Full Fat Cottage Cheese Should Be The Star Of Homemade Ice Cream
Cottage cheese isn't exactly the trendiest of ingredients. If it had a day, it was most likely back in the '70s when it was said to be the favorite food of then-President Nixon (who allegedly ate it with ketchup). Cottage cheese is relatively low in calories, true, which is why it's long been a staple of diet platters, but these days we're more inclined to use it as a secret ingredient in recipes where it can add a tiny bit of tang to dishes as diverse as scrambled eggs, mashed potatoes, pancakes, and yes, even ice cream.
Developer Christina Musgrave came up with this easy no-churn cottage cheese ice cream recipe that can be whipped up (literally) in mere minutes (also literally). She is emphatic, however, that you can't use just any kind of cottage cheese to make it.
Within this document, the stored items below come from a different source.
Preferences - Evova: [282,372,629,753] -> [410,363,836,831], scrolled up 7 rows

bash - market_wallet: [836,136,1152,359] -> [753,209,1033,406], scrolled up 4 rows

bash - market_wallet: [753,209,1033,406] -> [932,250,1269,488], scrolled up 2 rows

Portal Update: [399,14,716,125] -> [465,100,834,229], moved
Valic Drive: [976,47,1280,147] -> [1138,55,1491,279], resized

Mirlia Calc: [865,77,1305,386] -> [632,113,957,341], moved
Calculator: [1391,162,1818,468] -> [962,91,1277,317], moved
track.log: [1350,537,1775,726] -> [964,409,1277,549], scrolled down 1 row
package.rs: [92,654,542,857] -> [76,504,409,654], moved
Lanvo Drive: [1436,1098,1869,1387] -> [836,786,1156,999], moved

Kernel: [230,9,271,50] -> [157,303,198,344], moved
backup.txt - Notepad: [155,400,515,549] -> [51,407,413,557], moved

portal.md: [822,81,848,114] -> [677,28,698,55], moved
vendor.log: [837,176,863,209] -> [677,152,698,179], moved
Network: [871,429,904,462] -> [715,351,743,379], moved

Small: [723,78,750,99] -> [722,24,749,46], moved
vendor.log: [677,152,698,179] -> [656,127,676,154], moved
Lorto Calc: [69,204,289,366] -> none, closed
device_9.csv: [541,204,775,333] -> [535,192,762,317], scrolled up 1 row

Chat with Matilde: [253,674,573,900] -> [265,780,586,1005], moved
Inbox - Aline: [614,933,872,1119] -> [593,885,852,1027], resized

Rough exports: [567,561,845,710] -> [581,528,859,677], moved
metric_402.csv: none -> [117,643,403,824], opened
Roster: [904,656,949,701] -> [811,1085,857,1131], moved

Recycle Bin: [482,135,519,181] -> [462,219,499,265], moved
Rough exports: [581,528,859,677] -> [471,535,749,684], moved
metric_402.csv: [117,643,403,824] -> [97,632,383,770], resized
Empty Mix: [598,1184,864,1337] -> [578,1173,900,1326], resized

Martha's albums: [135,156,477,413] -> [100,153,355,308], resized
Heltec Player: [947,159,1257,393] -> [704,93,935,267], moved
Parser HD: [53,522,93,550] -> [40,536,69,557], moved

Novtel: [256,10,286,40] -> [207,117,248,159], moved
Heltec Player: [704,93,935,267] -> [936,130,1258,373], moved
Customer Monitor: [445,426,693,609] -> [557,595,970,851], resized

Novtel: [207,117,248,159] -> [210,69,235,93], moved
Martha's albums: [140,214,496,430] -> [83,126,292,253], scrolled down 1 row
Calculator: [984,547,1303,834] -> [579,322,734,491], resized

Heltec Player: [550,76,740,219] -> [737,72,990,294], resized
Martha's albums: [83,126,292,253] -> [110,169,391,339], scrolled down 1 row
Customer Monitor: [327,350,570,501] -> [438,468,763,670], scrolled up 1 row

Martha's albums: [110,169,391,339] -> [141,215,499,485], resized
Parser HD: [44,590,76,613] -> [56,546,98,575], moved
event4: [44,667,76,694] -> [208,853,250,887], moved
None of the low or fat-free kinds here –- instead, says Musgrave, "Full-fat cottage cheese will give a creamy texture that resembles ice cream." She points out, too, that this ingredient gives the dessert "much more protein" than is found in real ice cream. Musgrave says not a word on the subject of curds, however, and since the cottage cheese is blended with other ingredients into a smooth and ice cream-like concoction, it seems as if either the small or large curd varieties would work equally well.
This ice cream has only three other ingredients besides cottage cheese
Basically, all you need to do to make this ice cream (or ice cream-adjacent frozen dessert, if you want to be picky about nomenclature) is dump the cottage cheese into a food processor along with just two other things: peanut butter and honey. Once the mixture is smooth and homogeneous, you'll stir in some chocolate chips. If peanut butter-honey-chocolate chip ice cream does not particularly appeal as a flavor, though, there are certain changes you can make.
While the peanut butter may be serving a textural purpose here, Musgrave allows that "you could use a different nut butter if you prefer." Seed butter, of course, could also work if you have a nut allergy. If honey isn't your favorite sweetener, you could try swapping it out for some maple or fruit-flavored syrup, or else make a simple syrup of sugar and water for sweetening sans flavor. As for the chocolate chips, you can replace them with milk or white chocolate or some other type of chips or with fruit, nuts, or coconut. You can also mix and match your add-ins, but Musgrave advises: "Reduce the chocolate chip amount if you add additional things to keep the texture correct." As long as you stick to ¼ cup of whatever it is you wish to add, though, your cottage cheese concoction should come out just fine.